The Blue Jays weren’t involved in the first major free agent signing of the offseason, but it may very well impact the market, and their plans.
There have been a handful of smaller moves that came before it, but the first semi-major domino of the free agent market fell on Monday when the news broke that Eduardo Rodriguez is joining the Detroit Tigers. There were plenty of reports that the Tigers planned to spend some significant money to get better, and they proved that very early by bringing in the long-time Boston Red Sox left-hander. Reports indicate that E-Rod’s next contract is worth 77 million over five years, but also includes an opt-out after the second season that could prove to be very valuable to the 28 year old.
According to Jon Morosi the Blue Jays were among the teams interested in Rodriguez, but it’s very hard to say just how serious things had gotten at this point. As I’ve talked about recently, the Blue Jays are known for being thorough and checking in on as many different options as they can as they evaluate the market, and it’s possible that’s what they were doing with Rodriguez. It’s also likely that they were making some back-up plans in the event that Robbie Ray signs elsewhere, as they’ll need to fill that hole in the rotation one way or another.
I’m honestly not reading a whole lot into the Blue Jays being connected to Rodriguez, but I do think there is something we can learn from his new contract in Detroit. In a small way, it might help them figure out what kind of value that Ray will receive with his next deal, and even more so with Steven Matz if they’re interested in a reunion there.
I wouldn’t say that E-Rod is a great comparison for either of the Blue Jays free agent starters, but I would argue that he serves as a pretty good middle ground of sorts. Some peripheral stats would say that E-Rod is just as valuable as Ray, especially looking ahead, but I still think that the likely AL Cy Young winner is a cut above.

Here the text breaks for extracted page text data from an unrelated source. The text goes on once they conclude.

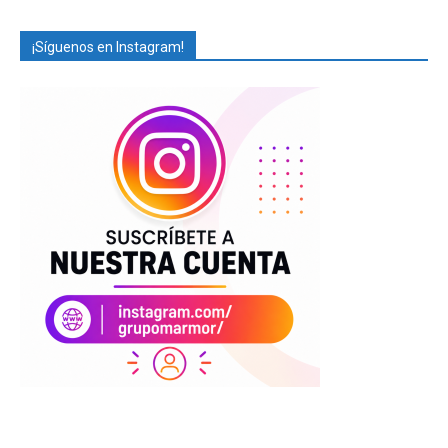
¡Síguenos en Instagram!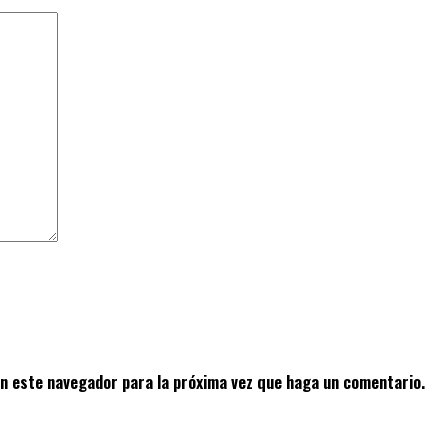
en este navegador para la próxima vez que haga un comentario.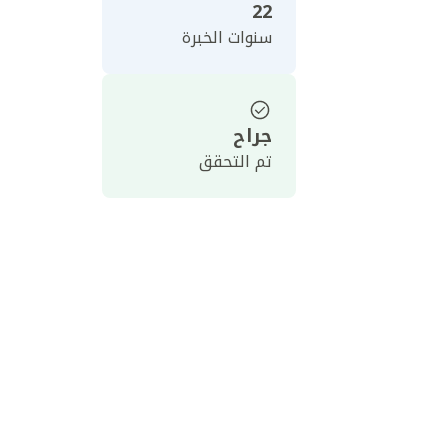
22
سنوات الخبرة
جراح
تم التحقق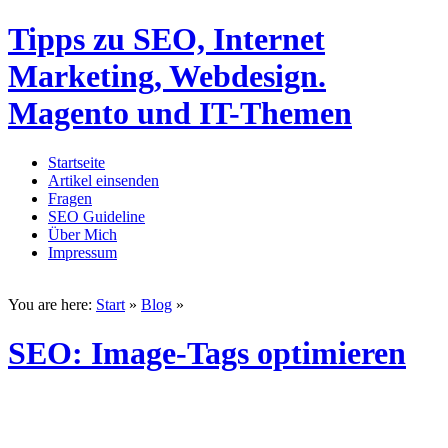
Tipps zu SEO, Internet
Marketing, Webdesign.
Magento und IT-Themen
Startseite
Artikel einsenden
Fragen
SEO Guideline
Über Mich
Impressum
You are here:
Start
»
Blog
»
SEO: Image-Tags optimieren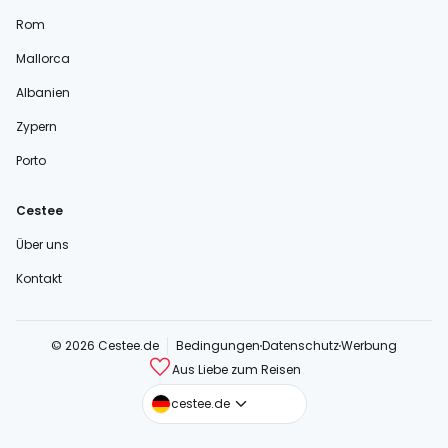
Rom
Mallorca
Albanien
Zypern
Porto
Cestee
Über uns
Kontakt
© 2026 Cestee.de
Bedingungen
Datenschutz
Werbung
Aus Liebe zum Reisen
cestee.com
cestee.de
cestee.sk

That’s especially the case because Rodriguez missed the 2020 season due to a heart issue related to his illness with Covid-19. It appears that the issue is in the rearview mirror for the 28 year old, but I’m willing to bet that it still factored into his free agency at least a little bit.
In some circles folks will tell you that the Tigers got a bit of a bargain by signing Rodriguez to a contract with an AAV of 15.5 million, but it’s not quite that simple. In my mind, Rodriguez was wise to get the best of both worlds, as he’ll secure a pretty hefty contract even if he struggles with his health over the next couple of seasons. On the other hand, if things go well and he pitches the way he did in 2019 when he finished 6th in AL Cy Young award voting, he can still opt out as a 30 year old and seek an even bigger contract.

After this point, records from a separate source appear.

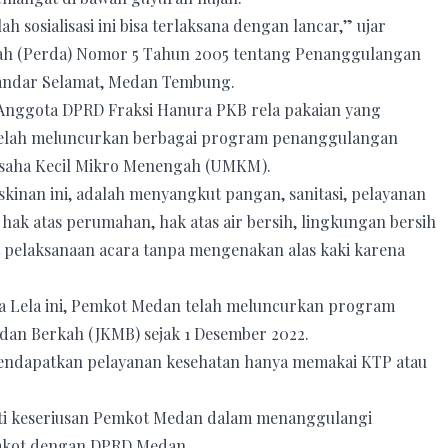
sosialisasi ini bisa terlaksana dengan lancar,” ujar
aerah (Perda) Nomor 5 Tahun 2005 tentang Penanggulangan
Bandar Selamat, Medan Tembung.
 Anggota DPRD Fraksi Hanura PKB rela pakaian yang
elah meluncurkan berbagai program penanggulangan
 Usaha Kecil Mikro Menengah (UMKM).
kinan ini, adalah menyangkut pangan, sanitasi, pelayanan
 hak atas perumahan, hak atas air bersih, lingkungan bersih
at pelaksanaan acara tanpa mengenakan alas kaki karena
apa Lela ini, Pemkot Medan telah meluncurkan program
dan Berkah (JKMB) sejak 1 Desember 2022.
a mendapatkan pelayanan kesehatan hanya memakai KTP atau
ukti keseriusan Pemkot Medan dalam menanggulangi
Pemkot dengan DPRD Medan.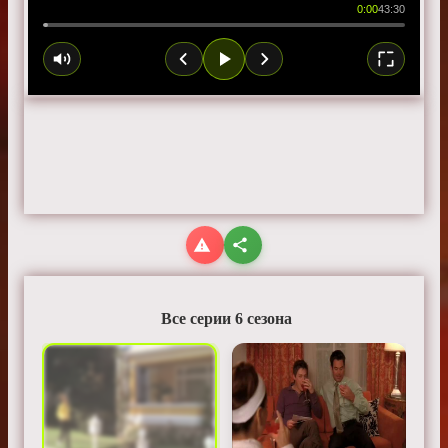
0:00
43:30
Все серии 6 сезона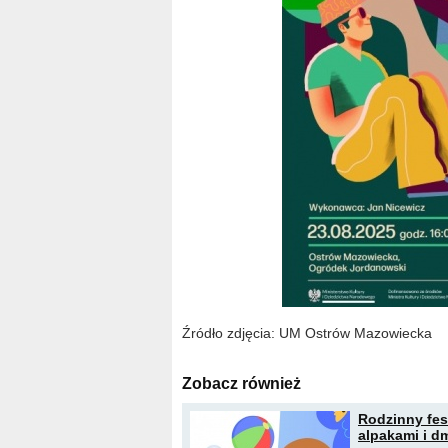
Źródło zdjęcia: UM Ostrów Mazowiecka
Zobacz również
Rodzinny fes
alpakami i 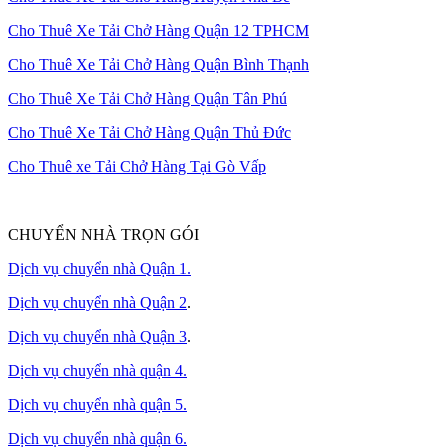
Cho Thuê Xe Tải Chở Hàng Quận 12 TPHCM
Cho Thuê Xe Tải Chở Hàng Quận Bình Thạnh
Cho Thuê Xe Tải Chở Hàng Quận Tân Phú
Cho Thuê Xe Tải Chở Hàng Quận Thủ Đức
Cho Thuê xe Tải Chở Hàng Tại Gò Vấp
CHUYỂN NHÀ TRỌN GÓI
Dịch vụ chuyển nhà Quận 1.
Dịch vụ chuyển nhà Quận 2
.
Dịch vụ chuyển nhà Quận 3
.
Dịch vụ chuyển nhà quận 4.
Dịch vụ chuyển nhà quận 5.
Dịch vụ chuyển nhà quận 6.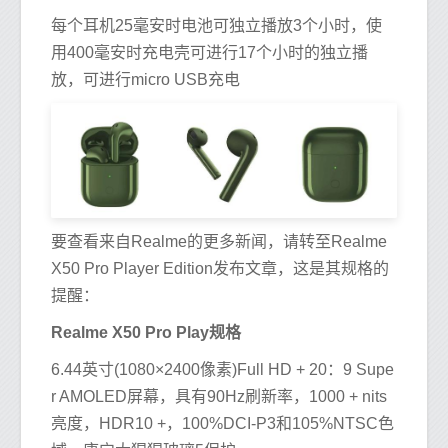
每个耳机25毫安时电池可独立播放3个小时，使
用400毫安时充电壳可进行17个小时的独立播
放，可进行micro USB充电
要查看来自Realme的更多新闻，请转至Realme
X50 Pro Player Edition发布文章，这是其规格的
提醒：
Realme X50 Pro Play规格
6.44英寸(1080×2400像素)Full HD + 20：9 Supe
r AMOLED屏幕，具有90Hz刷新率，1000 + nits
亮度，HDR10 +，100%DCI-P3和105%NTSC色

I don’t think that Ray and the Blue Jays are going to find a creative way to affect the dollars and cents of a future deal, but I think Rodriguez’s contract has all but cemented a salary of 20 million or more for the 30 year old. That shouldn’t come as a huge surprise to anyone, but I feel like Rodriguez’s deal pretty much sets that much in stone, and probably the same for a five year term for Ray as well. Rodriguez is two years younger than Ray, but neither pitcher is old enough that five years should be a major roadblock for the winning bidder, and clearly it wasn’t with the Tigers in this case.
As for Matz, Rodriguez’s contract may have actually lowered his ability to leverage negotiations a bit. He was never going to receive a five-year contract, but the fact that E-Rod agreed to a contract that pays an AAV of 15.5 million likely isn’t going to help Matz’s case. Teams could look at that value and argue that Matz should be paid more in the 10-12 million range. Again, that may not come as a huge surprise either, but it wasn’t long ago that many people were arguing that the Blue Jays should also give him a Qualifying Offer as they did with Ray and Semien, which would have paid 18.4 million if he accepted (he would have). Granted, there are other reasons why fans wanted to see that happen, but it’s still a price point to keep in mind.

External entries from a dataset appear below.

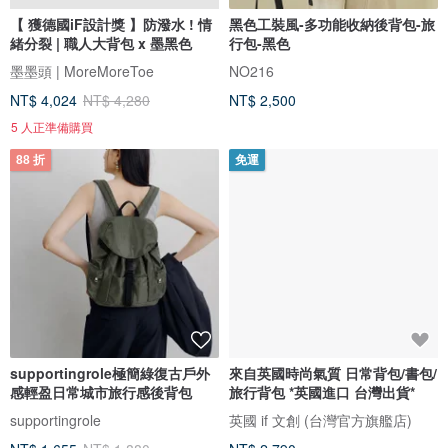
【 獲德國iF設計獎 】防潑水 ! 情
黑色工裝風-多功能收納後背包-旅
緒分裂 | 職人大背包 x 墨黑色
行包-黑色
墨墨頭 | MoreMoreToe
NO216
NT$ 4,024
NT$ 4,280
NT$ 2,500
5 人正準備購買
88 折
免運
supportingrole極簡綠復古戶外
來自英國時尚氣質 日常背包/書包/
感輕盈日常城市旅行感後背包
旅行背包 *英國進口 台灣出貨*
supportingrole
英國 if 文創 (台灣官方旗艦店)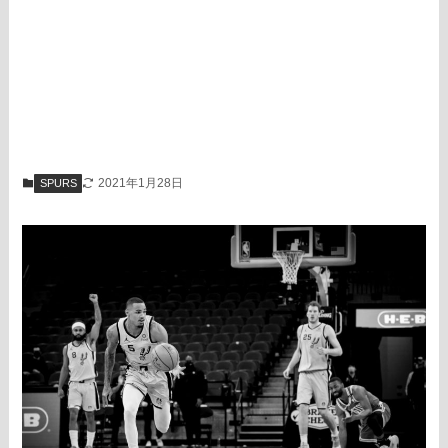
2021年1月28日
SPURS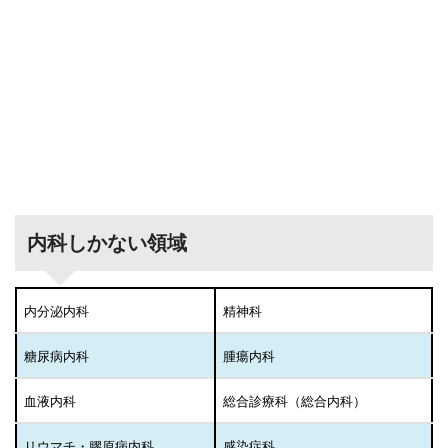
内科しかない領域
内分泌内科
精神科
糖尿病内科
腫瘍内科
血液内科
総合診療科（総合内科）
リウマチ・膠原病内科
感染症科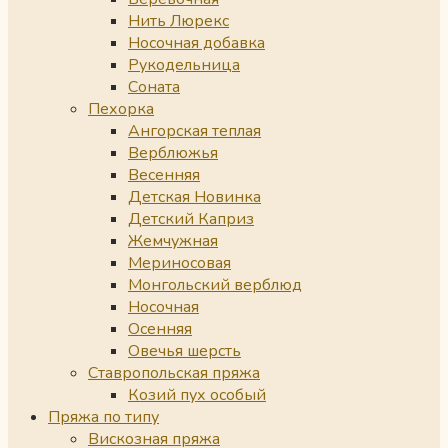
Нить Люрекс
Носочная добавка
Рукодельница
Соната
Пехорка
Ангорская теплая
Верблюжья
Весенняя
Детская Новинка
Детский Каприз
Жемчужная
Мериносовая
Монгольский верблюд
Носочная
Осенняя
Овечья шерсть
Ставропольская пряжа
Козий пух особый
Пряжа по типу
Вискозная пряжа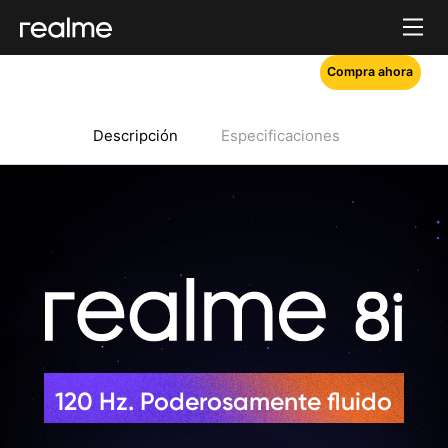
Compra ahora
Descripción
Especificaciones
120 Hz. Poderosamente fluido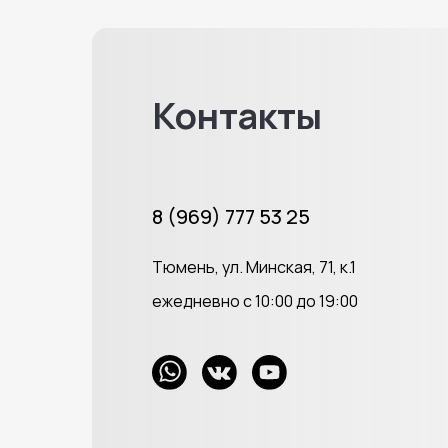
Контакты
8 (969) 777 53 25
Тюмень, ул. Минская, 71, к.1
ежедневно с 10:00 до 19:00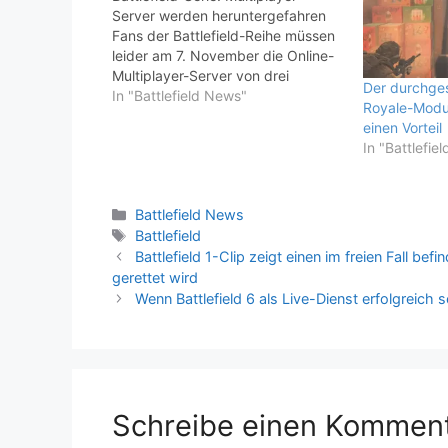
Server werden heruntergefahren
Fans der Battlefield-Reihe müssen
leider am 7. November die Online-
Multiplayer-Server von drei
Der durchges
weiteren Spielen abschalten.
In "Battlefield News"
Royale-Modus
Battlefield ist eine der am längsten
einen Vorteil
laufenden und erfolgreichsten
In "Battlefie
Franchises von EA. Im Laufe der
Jahre wurden viele sehr
erfolgreiche Battlefield-Spiele
Kategorien
Battlefield News
veröffentlicht, doch der neueste
Schlagwörter
Battlefield
Teil der Serie wurde von Fans…
Battlefield 1-Clip zeigt einen im freien Fall bef
gerettet wird
Wenn Battlefield 6 als Live-Dienst erfolgreich s
Schreibe einen Kommen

It remains to be seen if there will be much more for activity on the free agent market before a new Collective Bargaining Agreement in place, but in some ways it was good to see things get moving this week. While it doesn’t directly affect the Blue Jays, it might help them and the rest of baseball start to define the market a bit, and that’s never a bad thing for the news-hungry fans out there.